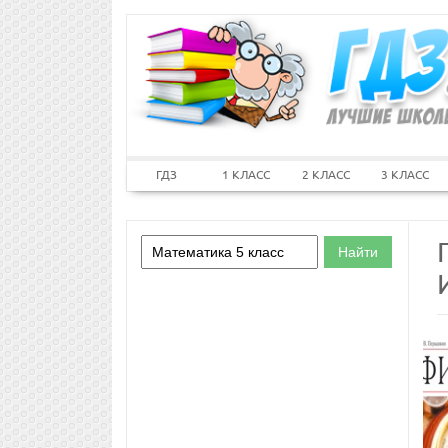
ГДЗ
1 КЛАСС
2 КЛАСС
3 КЛАСС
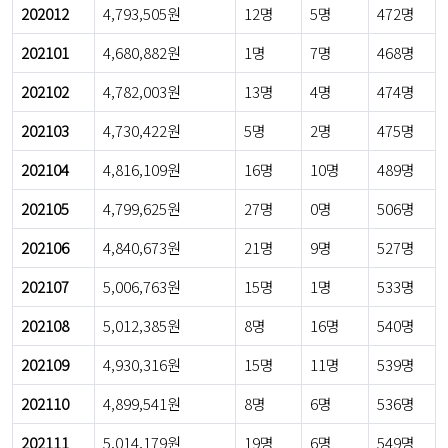
202012
4,793,505원
12명
5명
472명
202101
4,680,882원
1명
7명
468명
202102
4,782,003원
13명
4명
474명
202103
4,730,422원
5명
2명
475명
202104
4,816,109원
16명
10명
489명
202105
4,799,625원
27명
0명
506명
202106
4,840,673원
21명
9명
527명
202107
5,006,763원
15명
1명
533명
202108
5,012,385원
8명
16명
540명
202109
4,930,316원
15명
11명
539명
202110
4,899,541원
8명
6명
536명
202111
5,014,179원
19명
6명
549명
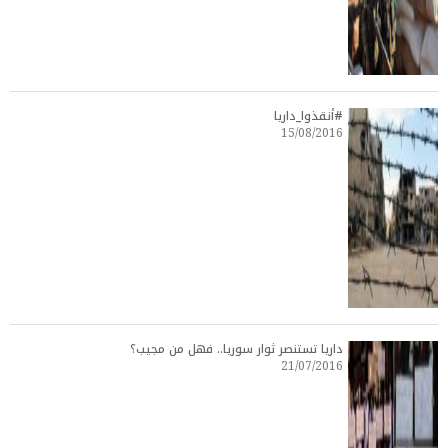
#أنقذوا_داريا
15/08/2016
داريا تستنصر ثوار سوريا.. فهل من مجيب؟
21/07/2016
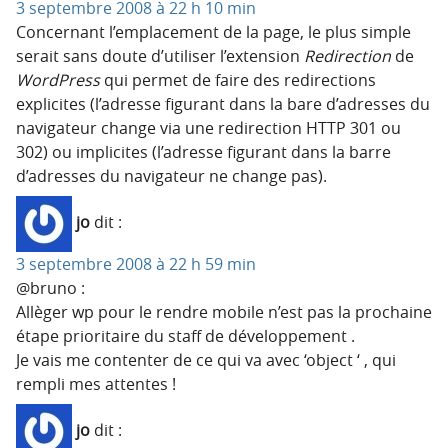
3 septembre 2008 à 22 h 10 min
Concernant l’emplacement de la page, le plus simple
serait sans doute d’utiliser l’extension
Redirection
de
WordPress
qui permet de faire des redirections
explicites (l’adresse figurant dans la bare d’adresses du
navigateur change via une redirection HTTP 301 ou
302) ou implicites (l’adresse figurant dans la barre
d’adresses du navigateur ne change pas).
jo
dit :
3 septembre 2008 à 22 h 59 min
@bruno :
Allèger wp pour le rendre mobile n’est pas la prochaine
étape prioritaire du staff de développement .
Je vais me contenter de ce qui va avec ‘object ‘ , qui
rempli mes attentes !
jo
dit :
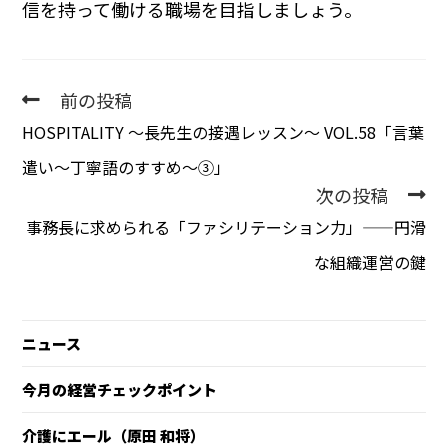
信を持って働ける職場を目指しましょう。
前の投稿
HOSPITALITY 〜長先生の接遇レッスン〜 VOL.58「言葉
遣い～丁寧語のすすめ～③」
次の投稿
事務長に求められる「ファシリテーション力」——円滑
な組織運営の鍵
ニュース
今月の経営チェックポイント
介護にエール（原田 和将）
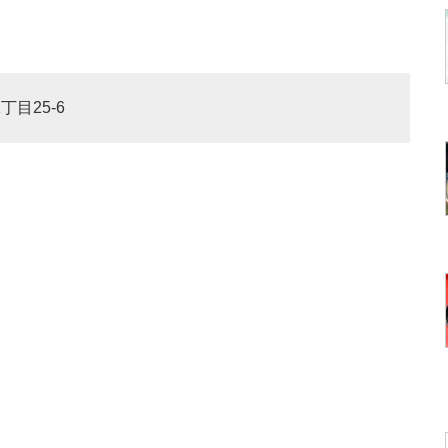
丁目25-6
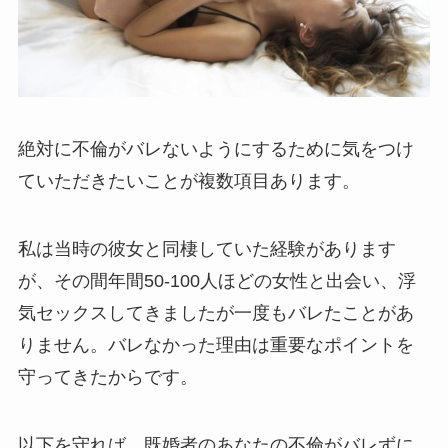
絶対に不倫がバレないようにするために気をつけ
ていただきたいことが複数項目あります。
私は当時の彼女と同棲していた経験があります
が、その間年間50-100人ほどの女性と出会い、浮
気セックスしてきましたが一度もバレたことがあ
りません。バレなかった理由は重要なポイントを
守ってきたからです。
以下を守れば、既婚者のあなたの不倫がバレずに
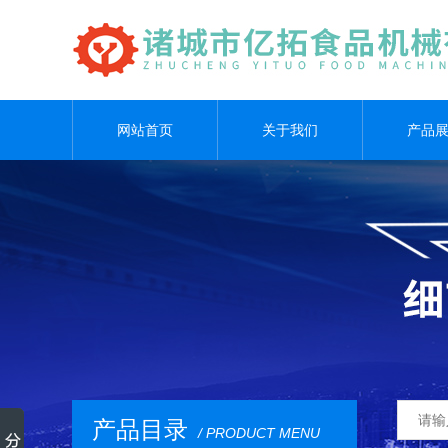
网站首页
关于我们
产品
产品目录
/ PRODUCT MENU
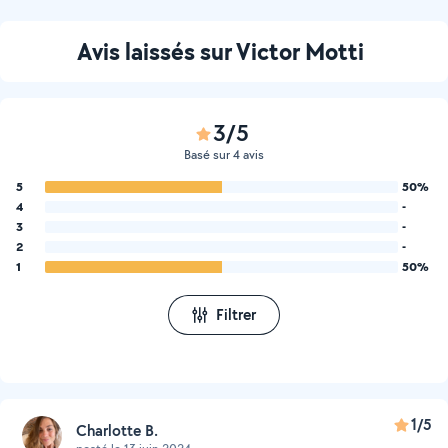
Avis laissés sur Victor Motti
3/5
Basé sur 4 avis
5
50%
4
-
3
-
2
-
1
50%
Filtrer
1/5
Charlotte B.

-------

What you should do: Report the lines above that contain "septembre".

Reply to the exercise:
3 septembre 2008 à 22 h 10 min
3 septembre 2008 à 22 h 59 min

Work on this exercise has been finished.